15 Temmuz darbe girişiminin ardından ilan edilen ve geçtiğimi günlerde beşinci kez uzatılan olağanüstü hal (OHAL) ile birlikte cezaevlerindeki hak ihlalleri sürüyor.
İhlallere ilişkin son haberler bu kez Elazığ, Ağrı ve Kırıkkale’den geldi.
İki tutukludan 6 gündür haber yok
Elazığ Cezaevi’nde bulunan siyasi tutuklu Özay Özer, arkadaşları Bülent Akar ve Leşker Acar’ın yanlarından götürüldüğünü ve kendilerinden bir daha haber alınamadığını aktardı.

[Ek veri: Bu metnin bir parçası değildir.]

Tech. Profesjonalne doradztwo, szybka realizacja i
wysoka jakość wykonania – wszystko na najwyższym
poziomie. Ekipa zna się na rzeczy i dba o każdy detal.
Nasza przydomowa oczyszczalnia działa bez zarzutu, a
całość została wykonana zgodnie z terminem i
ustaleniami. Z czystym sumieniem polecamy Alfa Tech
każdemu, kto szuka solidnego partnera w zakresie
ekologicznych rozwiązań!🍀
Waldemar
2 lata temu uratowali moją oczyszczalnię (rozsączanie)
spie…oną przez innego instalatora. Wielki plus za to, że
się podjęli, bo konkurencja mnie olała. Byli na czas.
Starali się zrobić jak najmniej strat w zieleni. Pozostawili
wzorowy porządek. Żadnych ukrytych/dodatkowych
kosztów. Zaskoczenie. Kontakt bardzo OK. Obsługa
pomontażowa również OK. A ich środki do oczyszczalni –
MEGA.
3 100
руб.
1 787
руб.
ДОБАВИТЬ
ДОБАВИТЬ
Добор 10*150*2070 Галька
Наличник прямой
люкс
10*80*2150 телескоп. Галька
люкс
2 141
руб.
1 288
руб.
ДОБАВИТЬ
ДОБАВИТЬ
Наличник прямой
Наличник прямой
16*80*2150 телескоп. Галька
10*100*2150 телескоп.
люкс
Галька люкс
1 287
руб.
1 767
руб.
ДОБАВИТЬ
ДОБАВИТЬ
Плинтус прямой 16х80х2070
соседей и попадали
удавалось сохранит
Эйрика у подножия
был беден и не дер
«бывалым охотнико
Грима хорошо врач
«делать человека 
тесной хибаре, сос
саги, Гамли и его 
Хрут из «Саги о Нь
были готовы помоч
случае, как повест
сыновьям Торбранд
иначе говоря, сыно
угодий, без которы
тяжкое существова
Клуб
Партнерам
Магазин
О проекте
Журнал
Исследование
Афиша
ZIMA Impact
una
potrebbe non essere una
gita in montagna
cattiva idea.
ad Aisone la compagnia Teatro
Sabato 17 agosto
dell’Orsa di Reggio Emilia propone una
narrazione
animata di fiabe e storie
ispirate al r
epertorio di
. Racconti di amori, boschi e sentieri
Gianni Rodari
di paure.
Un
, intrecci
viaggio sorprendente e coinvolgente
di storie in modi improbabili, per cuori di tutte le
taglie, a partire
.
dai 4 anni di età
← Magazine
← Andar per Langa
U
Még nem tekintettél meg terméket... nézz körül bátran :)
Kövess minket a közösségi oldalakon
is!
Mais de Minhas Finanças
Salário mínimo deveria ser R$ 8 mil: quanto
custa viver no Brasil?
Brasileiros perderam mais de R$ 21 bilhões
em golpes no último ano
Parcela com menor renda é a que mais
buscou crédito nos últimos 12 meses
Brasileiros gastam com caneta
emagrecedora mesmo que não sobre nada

Gönderdiği mektupta olan biteni anlatan Bülent Akar, 14 Eylül 2017 tarihinde “Robocop” elbiseli 25 kişilik bir grup ile kurum müdürlerinin bulundukları odaya gelerek iki arkadaşını tek hücreli odalara götürdüğünü ve götürülen arkadaşları hakkında kendilerine bilgi verilmediğini bildirdi:
Zorla götürülen arkadaşlarımızın akıbetini yetkililere sorduğumuzda ‘Size mi soracağız, istediğimiz zaman istediğimizi götürür’ şeklinde tehdit edildik. Arkadaşlarımızdan hiçbir şekilde haber alamıyoruz. Hiçbir hakkımızdan yararlanamıyoruz.
Patnos Cezaevi’nde ‘çıplak aramayı reddedenlere işkence’
Tutukluların hak ihlaline maruz bırakıldığı bir diğer yer de Patnos L Tipi Cezaevi.
Diyarbakır D Tipi Cezaevi’nden 26 ve Rize L Tipi Cezaevi’nden 12 tutuklunun sevk edildikleri Patnos L Tipi Cezaevi’nde çıplak aramayı kabul etmedikleri için işkenceye maruz kaldıkları belirtildi.
Patnos Cezaevi’ne sevk edilenler arasında bulunan Remzi Akkaya’nın babası Arif Akkaya, oğlunun kendilerini telefonla arayarak maruz kaldıkları uygulamaları şöyle anlattığını aktardı:
Bir arkadaşlarının hücreye götürülmesine karşı direndiklerini, bunun üzerine çıplak aramaya maruz kalıyorlar. 26 kişinin tek tek çıplak aramadan geçirildiği ve elbiselerine el konulduğunu söyledi. Devamında ise gardiyanlar tarafından darp edilerek, işkenceye maruz kalıyorlar.
Yaşananlar üzerine İnsan Hakları Derneği (İHD) Diyarbakır Şubesi’ne başvuran Akkaya, cezaevi uygulamalarına karşı suç duyurusunda bulunmaya hazırlanıyor.
Tutukluların hak ihlali raporuna sansür
Kırıkkale Cezaevi’nde ise tutukluların hazırladığı hak ihlalleri raporunun bazı bölümlerinin “sakıncalı” denilerek cezaevi yönetimi tarafından sansürlendiği öğrenildi.
Tutuklular ise gönderdikleri raporda, yayınlanmayan kısımları çıkartmak zorunda kaldı.
Tutukluların sansürlü halde aktardıklarına göre sohbet hakkının kısıtlanması, baskın tarzında aramaların yoğunlaştırılması, şebeke suyunun kirliliği, Anayasa Mahkemesi ve Avrupa İnsan Hakları Mahkemesi’ne başvuru için istenen dilekçe örneklerinin verilmemesi ihlallerden bazıları.